Dari delapan Asta Protas tersebut, Inspektorat III Inspektorat Jenderal Kemenag ditugaskan secara spesifik untuk mengawal dua pilar penting: Layanan Keagamaan Berdampak dan Pemberdayaan Ekonomi Umat. Kedua pilar ini memiliki signifikansi langsung terhadap kesejahteraan dan kualitas hidup umat, dirancang untuk memastikan bahwa fungsi agama tidak hanya sebatas ritual, melainkan mampu menjadi motor penggerak kebaikan sosial dan ekonomi.
Layanan Keagamaan Berdampak bertujuan untuk menghadirkan pelayanan keagamaan yang tidak hanya memenuhi kebutuhan administratif, tetapi juga benar-benar meningkatkan kualitas spiritual, moral, dan kerukunan umat.

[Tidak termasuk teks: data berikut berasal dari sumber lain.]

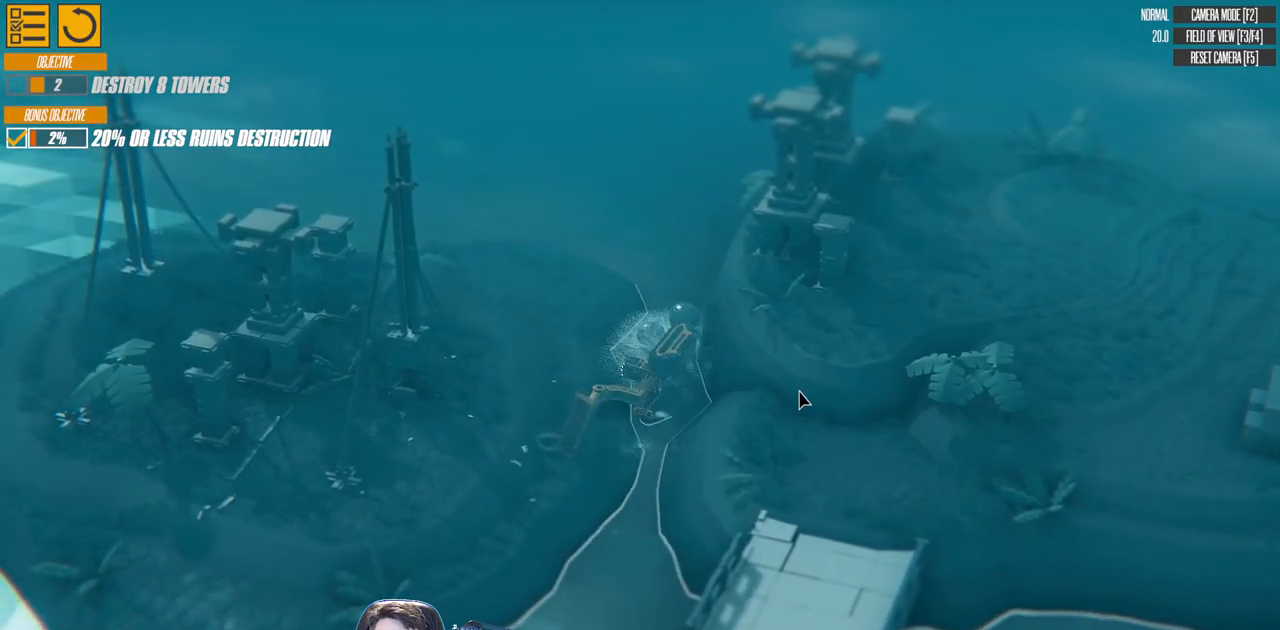
{"keys": ["a", "left", "w"], "events": [[267, "left", "down"], [383, "right", "up"]]}
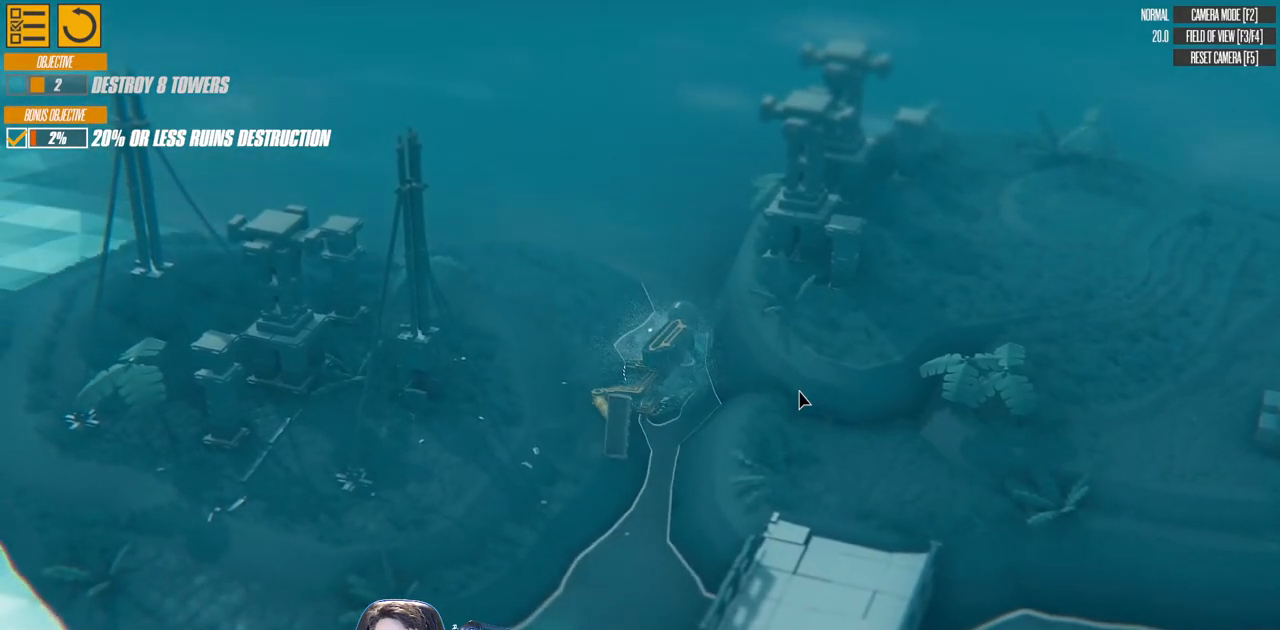
{"keys": ["a", "left", "w"], "events": []}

Sementara itu, Pemberdayaan Ekonomi Umat berfokus pada penguatan kemandirian ekonomi masyarakat berbasis nilai-nilai keagamaan, melalui optimalisasi dana umat seperti zakat dan wakaf, serta pengembangan usaha mikro.
Di sinilah peran vital Inspektorat III. Sebagai garda terdepan pengawasan internal, Inspektorat III bertugas memastikan kedua pilar strategis ini diimplementasikan dengan integritas, akuntabilitas, dan efektivitas. Hasil pengawasan mereka di Triwulan II 2025 memberikan potret nyata mengenai tantangan dan peluang dalam mewujudkan harapan tersebut, sekaligus menjadi cermin bagi integritas dan efektivitas program Kementerian Agama.
Realita Layanan Keagamaan
Pilar Layanan Keagamaan Berdampak merupakan fondasi bagi terciptanya masyarakat yang religius, rukun, dan berakhlak mulia. Apa yang ingin dicapai? Kemenag memiliki komitmen untuk memastikan bahwa setiap layanan keagamaan, mulai dari bimbingan perkawinan, pelayanan haji dan umrah, penyuluhan agama, hingga sertifikasi halal, tidak hanya memenuhi prosedur formal, tetapi juga benar-benar memberikan nilai tambah bagi individu dan masyarakat. Ini berarti layanan harus efektif dalam meningkatkan pemahaman keagamaan yang moderat, mendorong toleransi, memperkuat moralitas, dan memfasilitasi pelaksanaan ibadah dengan kualitas terbaik.
Urgensi pilar ini terletak pada kebutuhan untuk menjaga kerukunan umat di tengah keberagaman, menangkal ekstremisme, dan membangun karakter bangsa melalui nilai-nilai agama. Keberhasilan program dapat diukur dari beberapa indikator kunci, antara lain: meningkatnya kualitas kehidupan umat beragama secara holistik, tercapainya peningkatan indeks kesalehan sosial, serta meningkatnya indeks kepuasan masyarakat terhadap layanan keagamaan yang diberikan. Untuk mencapai sasaran-sasaran mulia ini, diperlukan upaya konkret berupa penyediaan layanan yang mudah diakses dan informatif, adaptasi terhadap perkembangan zaman dan kebutuhan umat, serta pengembangan sumber daya manusia (SDM) pelaksana yang memiliki kompetensi tinggi dan integritas tanpa cela.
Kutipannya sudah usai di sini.